En cuanto abrió la puerta y vio a Natalie, llamó a sus guardaespaldas para que comprobaran si había cámaras en el pequeño edificio.
—Bueno, parece que has aprendido una lección.
No creí que la hubieras aprendido.
—Natalie no tuvo el más mínimo pánico o miedo mientras Niki imaginaba y se burlaba de ella en su lugar.

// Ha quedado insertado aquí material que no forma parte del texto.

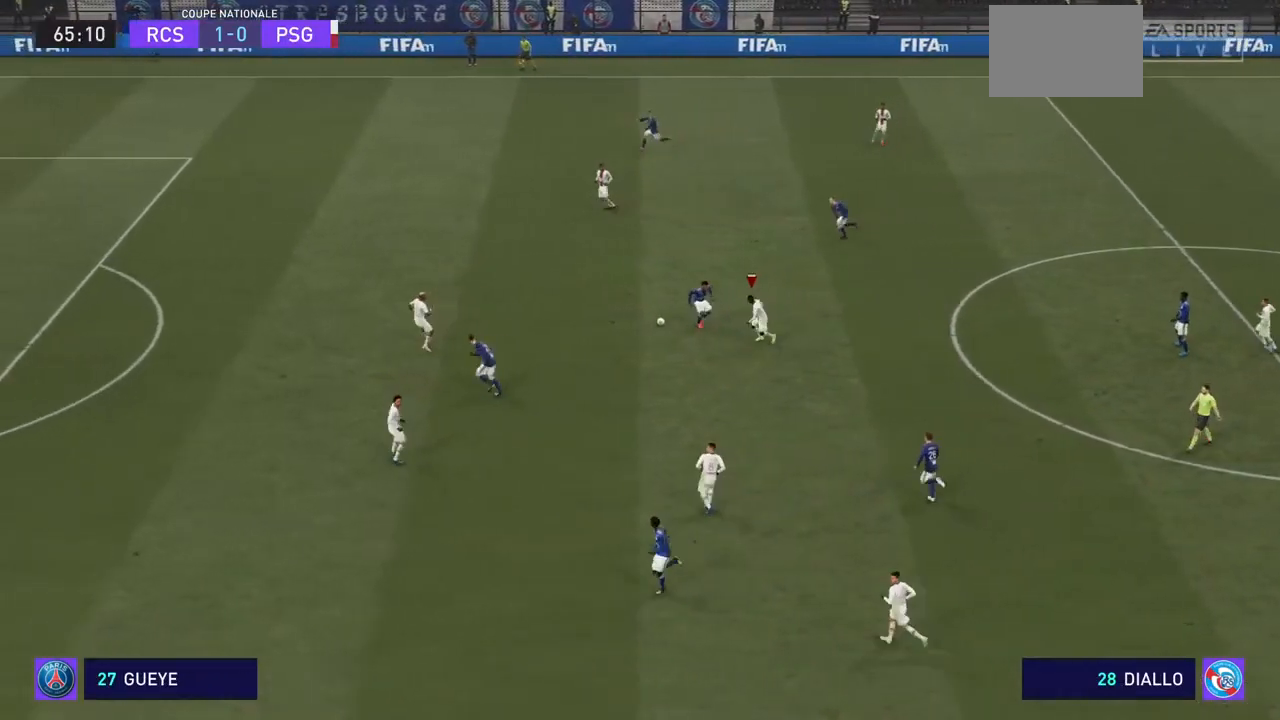
{"buttons": ["CROSS", "R2"], "left_stick": "up-right", "right_stick": "center", "events": []}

—Ahora has aprendido a localizar una cámara —los ojos de Natalie estaban llenos de sarcasmo.
—¡Tú!
«Claramente, me estaba insultando».
Niki apretó los puños.
Giró la cabeza y gritó a los guardaespaldas —¿Han terminado de registrar la casa?
«¿Cómo se atreve a humillarme una huérfana indefensa e impotente?» El jefe de los guardaespaldas bajó las escaleras a toda prisa, seguido por algunos de los guardaespaldas.
—Señorita Linch, la hemos registrado a fondo y efectivamente no hay nadie más.
—¡¿Nadie más?!
—Niki Linch abrió mucho los ojos—.
¿Cómo puede ser?
Natalie Spears la miró fríamente.
Niki miró a Natalie con ojos poco amistosos y preguntó palabra por palabra —¿Eres la persona rica que compró muchos materiales medicinales?
«¿Por qué me siento nervioso después de decir esto?
Si ella es realmente esa persona rica…» No se atrevió a pensar más.
La expresión de Natalie era juguetona.
Acercó una pesada silla de madera al centro del patio y se sentó —¿Qué te parece?
—Creo que…
—Niki observó su rostro y murmuró para sí—.
¿Es realmente ella?
Rápidamente sacudió la cabeza —¡Es imposible!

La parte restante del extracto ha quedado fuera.